Written task
Convert the entries from the first line through the line containing "Versicherung in Marburg", inclusive, into a Markdown table with the columns Row and Line. Give each line its row number and skip blank lines.

Data for this task
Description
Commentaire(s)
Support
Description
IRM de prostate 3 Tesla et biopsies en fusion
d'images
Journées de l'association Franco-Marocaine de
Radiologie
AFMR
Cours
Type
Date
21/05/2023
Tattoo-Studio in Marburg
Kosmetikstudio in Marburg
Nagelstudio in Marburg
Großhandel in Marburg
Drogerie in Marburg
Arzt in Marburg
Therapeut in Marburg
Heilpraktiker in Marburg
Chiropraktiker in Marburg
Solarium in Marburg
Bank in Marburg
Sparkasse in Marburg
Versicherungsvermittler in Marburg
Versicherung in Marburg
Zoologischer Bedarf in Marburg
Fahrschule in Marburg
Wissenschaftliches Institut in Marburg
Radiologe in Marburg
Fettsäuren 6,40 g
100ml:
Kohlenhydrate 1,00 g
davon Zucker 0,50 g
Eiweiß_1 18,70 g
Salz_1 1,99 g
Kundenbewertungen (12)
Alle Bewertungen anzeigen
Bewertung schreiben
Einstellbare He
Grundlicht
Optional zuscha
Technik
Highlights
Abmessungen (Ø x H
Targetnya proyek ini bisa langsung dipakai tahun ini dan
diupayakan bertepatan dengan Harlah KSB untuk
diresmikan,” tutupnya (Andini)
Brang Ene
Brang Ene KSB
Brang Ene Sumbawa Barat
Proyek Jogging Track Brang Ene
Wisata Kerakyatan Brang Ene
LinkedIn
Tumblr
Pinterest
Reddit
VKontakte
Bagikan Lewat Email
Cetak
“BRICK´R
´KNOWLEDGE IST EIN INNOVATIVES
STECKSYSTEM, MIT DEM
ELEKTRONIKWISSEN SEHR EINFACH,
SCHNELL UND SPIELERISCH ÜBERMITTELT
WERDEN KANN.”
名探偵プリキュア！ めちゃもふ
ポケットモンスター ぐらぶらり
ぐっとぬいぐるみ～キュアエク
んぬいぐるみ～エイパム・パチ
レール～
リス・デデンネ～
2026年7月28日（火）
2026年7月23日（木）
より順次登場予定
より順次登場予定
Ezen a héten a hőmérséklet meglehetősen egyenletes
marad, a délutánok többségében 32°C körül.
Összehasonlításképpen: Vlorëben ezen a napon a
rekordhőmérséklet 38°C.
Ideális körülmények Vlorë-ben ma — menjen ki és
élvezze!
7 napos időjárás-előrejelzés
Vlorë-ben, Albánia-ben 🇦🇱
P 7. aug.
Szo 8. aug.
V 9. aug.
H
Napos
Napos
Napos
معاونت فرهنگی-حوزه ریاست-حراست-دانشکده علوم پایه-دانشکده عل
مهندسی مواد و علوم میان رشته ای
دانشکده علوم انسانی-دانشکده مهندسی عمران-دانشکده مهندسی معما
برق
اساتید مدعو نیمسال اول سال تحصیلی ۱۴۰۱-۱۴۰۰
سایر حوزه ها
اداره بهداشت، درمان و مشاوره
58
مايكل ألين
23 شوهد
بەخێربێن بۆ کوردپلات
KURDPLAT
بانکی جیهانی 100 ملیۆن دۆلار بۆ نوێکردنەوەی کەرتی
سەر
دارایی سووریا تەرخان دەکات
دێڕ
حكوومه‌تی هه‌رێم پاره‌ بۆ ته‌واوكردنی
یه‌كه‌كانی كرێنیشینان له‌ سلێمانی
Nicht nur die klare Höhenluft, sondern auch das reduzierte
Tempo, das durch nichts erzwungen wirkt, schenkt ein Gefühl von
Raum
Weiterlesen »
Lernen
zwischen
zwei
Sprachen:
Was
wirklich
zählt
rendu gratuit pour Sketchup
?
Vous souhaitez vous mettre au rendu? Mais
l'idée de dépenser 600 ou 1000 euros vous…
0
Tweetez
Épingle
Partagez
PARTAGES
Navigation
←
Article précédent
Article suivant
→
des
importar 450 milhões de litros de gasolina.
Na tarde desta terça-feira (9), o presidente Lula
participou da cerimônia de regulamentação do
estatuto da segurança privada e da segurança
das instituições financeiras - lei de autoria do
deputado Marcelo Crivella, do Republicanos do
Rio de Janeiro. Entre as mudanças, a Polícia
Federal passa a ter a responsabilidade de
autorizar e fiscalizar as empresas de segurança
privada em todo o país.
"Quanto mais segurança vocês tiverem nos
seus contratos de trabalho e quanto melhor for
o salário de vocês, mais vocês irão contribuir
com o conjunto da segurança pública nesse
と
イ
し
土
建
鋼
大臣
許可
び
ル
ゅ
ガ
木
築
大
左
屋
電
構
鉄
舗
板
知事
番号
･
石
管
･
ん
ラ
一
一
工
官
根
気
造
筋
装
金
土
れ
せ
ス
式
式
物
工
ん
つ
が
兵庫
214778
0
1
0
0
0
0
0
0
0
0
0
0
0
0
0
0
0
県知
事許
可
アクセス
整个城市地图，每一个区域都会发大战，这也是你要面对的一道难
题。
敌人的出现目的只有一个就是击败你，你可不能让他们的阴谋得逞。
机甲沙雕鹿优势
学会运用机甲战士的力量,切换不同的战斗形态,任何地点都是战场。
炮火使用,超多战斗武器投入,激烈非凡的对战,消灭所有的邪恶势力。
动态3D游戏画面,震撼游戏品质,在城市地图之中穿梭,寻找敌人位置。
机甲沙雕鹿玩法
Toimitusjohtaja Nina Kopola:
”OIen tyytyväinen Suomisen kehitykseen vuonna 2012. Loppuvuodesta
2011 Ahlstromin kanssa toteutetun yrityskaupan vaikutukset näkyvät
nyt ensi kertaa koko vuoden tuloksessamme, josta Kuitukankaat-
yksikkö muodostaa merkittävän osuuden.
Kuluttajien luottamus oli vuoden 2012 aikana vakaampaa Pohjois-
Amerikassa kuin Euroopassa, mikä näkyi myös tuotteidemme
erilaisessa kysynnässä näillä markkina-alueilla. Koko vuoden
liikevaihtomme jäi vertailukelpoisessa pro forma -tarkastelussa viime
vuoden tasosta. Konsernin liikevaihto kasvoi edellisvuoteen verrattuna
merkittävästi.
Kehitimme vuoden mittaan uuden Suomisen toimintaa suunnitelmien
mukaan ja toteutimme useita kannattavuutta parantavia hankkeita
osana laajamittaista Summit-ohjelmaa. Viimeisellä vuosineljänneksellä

Your solution
| Row | Line |
|---|---|
| 1 | Description |
| 2 | Commentaire(s) |
| 3 | Support |
| 4 | Description |
| 5 | IRM de prostate 3 Tesla et biopsies en fusion |
| 6 | d'images |
| 7 | Journées de l'association Franco-Marocaine de |
| 8 | Radiologie |
| 9 | AFMR |
| 10 | Cours |
| 11 | Type |
| 12 | Date |
| 13 | 21/05/2023 |
| 14 | Tattoo-Studio in Marburg |
| 15 | Kosmetikstudio in Marburg |
| 16 | Nagelstudio in Marburg |
| 17 | Großhandel in Marburg |
| 18 | Drogerie in Marburg |
| 19 | Arzt in Marburg |
| 20 | Therapeut in Marburg |
| 21 | Heilpraktiker in Marburg |
| 22 | Chiropraktiker in Marburg |
| 23 | Solarium in Marburg |
| 24 | Bank in Marburg |
| 25 | Sparkasse in Marburg |
| 26 | Versicherungsvermittler in Marburg |
| 27 | Versicherung in Marburg |